_Required action 1_
Reproduce the part of the www-style message on gradients starting at "From: Simon Fraser" and ending at "as technically incorrect.".
_Required action 2_
List every header field name that appears at the top of the www-style message on gradients.
_Required action 3_
Write what comes next in the www-style message on gradients, continuing after its last sentence.

_Passage provided_
W3C home > Mailing lists > Public > www-style@w3.org > November 2009

Re: [gradients] basics

From: Simon Fraser <smfr@me.com>
Date: Sat, 07 Nov 2009 17:41:34 -0800
Cc: www-style <www-style@w3.org>
Message-id: <835D99AE-71E4-467B-90E4-8F39984B361C@me.com>
To: news@terrainformatica.com
On Nov 7, 2009, at 3:36 pm, Andrew Fedoniouk wrote:

> Reading this:
> http://dev.w3.org/csswg/css3-images/#gradients-
> The very first phrase:
> "A gradient is a browser-generated image specified entirely in CSS,  
> which consists of smooth fades between several colors."
> appears as technically incorrect.
> Common interpretation of the gradient in graphics: rule that defines  
> color progression or distribution of colors inside some figure.
> Filling of some image by gradient is just one of possible cases.
> This for example:
> http://www.terrainformatica.com/w3/ed-gradient.png
> is an example of equidistant gradient.
> I mean that insisting on gradient as such a "generated image" cuts  
> many
> useful cases upfront.
> As I said couple of times already:
> gradients belong to the value of 'background-color' attribute more  
> than to 'background-image'.

_Supplied data_
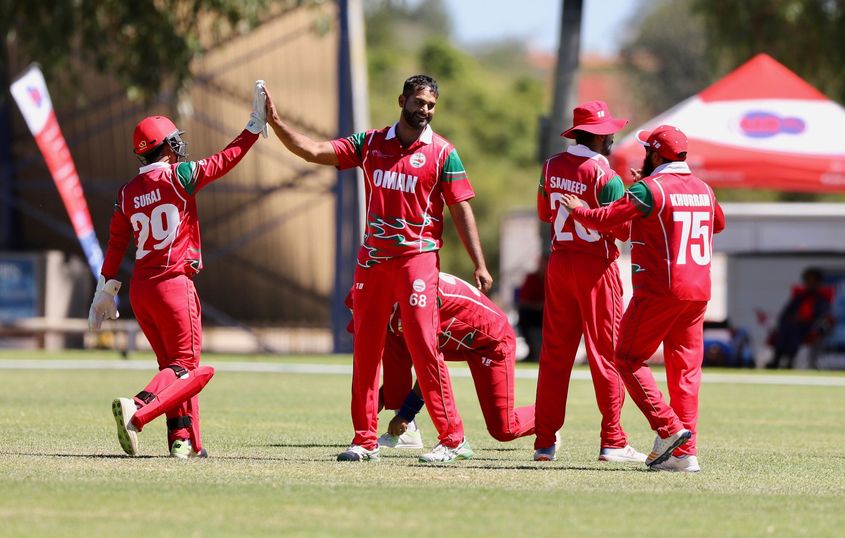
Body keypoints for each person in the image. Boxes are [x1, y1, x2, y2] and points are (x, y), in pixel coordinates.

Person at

_Task output 1_
From: Simon Fraser <smfr@me.com>
Date: Sat, 07 Nov 2009 17:41:34 -0800
Cc: www-style <www-style@w3.org>
Message-id: <835D99AE-71E4-467B-90E4-8F39984B361C@me.com>
To: news@terrainformatica.com
On Nov 7, 2009, at 3:36 pm, Andrew Fedoniouk wrote:

> Reading this:
> http://dev.w3.org/csswg/css3-images/#gradients-
> The very first phrase:
> "A gradient is a browser-generated image specified entirely in CSS,  
> which consists of smooth fades between several colors."
> appears as technically incorrect.

_Task output 2_
From
Date
Cc
Message-id
To

_Task output 3_
The current gradient proposals address the application of gradients to  
CSS images. This is not to say that these are the only types of  
gradients we would ever want in CSS; you could imagine border  
gradients, outline gradients, and perhaps even shadow gradients. But  
these would be separate properties, or new values for existing  
properties, which I don't believe would conflict with the current  

In addition, starting with gradients in CSS images is more likely to  
result in implementations, since WebKit and Gecko already have support  
for image gradients.

Also, gradients are only one kind of generated image. You could also  
imagine solid-color images, image generators (e.g. checkerboard,  
perlin noise etc), and generating images by applying effects to one or  
more input images. "Generated images" are a powerful concept, so I  
think it makes sense to start there with gradients.

> If to think that gradient is such a background-image then we need to
> define how such an image is affected by say:
> background-size: ...;
> background-attachment: ... | fixed | local;
> background-repeat: ...;

You are correct. Gradient images have no intrinsic size, so the  
behavior of these properties needs to be specified. At one point Gecko  
used background-repeat as an indication that it should paint a  
repeating gradient, but that is not in Tab's current proposal.

> And second paragraph:
> "In many places this specification references a box, such ...."
> definitely requires more formal specification. E.g. "would be filled
> by an SVG image" is just sort of guess or appellation to
> reader's intuition.

Agreed, this could be improved.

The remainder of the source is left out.